-- Opening Marker --
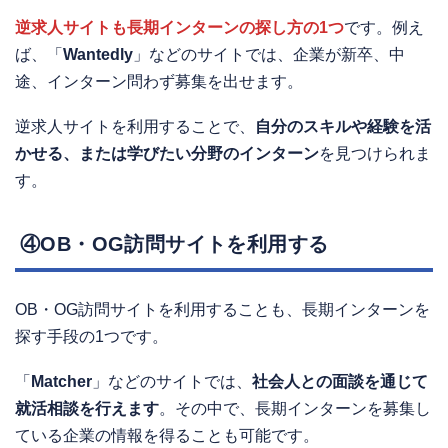
逆求人サイトも長期インターンの探し方の1つ
です。例え
ば、「
Wantedly
」などのサイトでは、企業が新卒、中
途、インターン問わず募集を出せます。
逆求人サイトを利用することで、
自分のスキルや経験を活
かせる、または学びたい分野のインターン
を見つけられま
す。
④OB・OG訪問サイトを利用する
OB・OG訪問サイトを利用することも、長期インターンを
探す手段の1つです。
「
Matcher
」などのサイトでは、
社会人との面談を通じて
就活相談を行えます
。その中で、長期インターンを募集し
ている企業の情報を得ることも可能です。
-- Closing Marker --
**EXERCISE BRIEF:** Transcribe the text of the listing above line for line, without altering anything, and leave the pictures out.

**OUTPUT:**
逆求人サイトも長期インターンの探し方の1つ
です。例え
ば、「
Wantedly
」などのサイトでは、企業が新卒、中
途、インターン問わず募集を出せます。
逆求人サイトを利用することで、
自分のスキルや経験を活
かせる、または学びたい分野のインターン
を見つけられま
す。
④OB・OG訪問サイトを利用する
OB・OG訪問サイトを利用することも、長期インターンを
探す手段の1つです。
「
Matcher
」などのサイトでは、
社会人との面談を通じて
就活相談を行えます
。その中で、長期インターンを募集し
ている企業の情報を得ることも可能です。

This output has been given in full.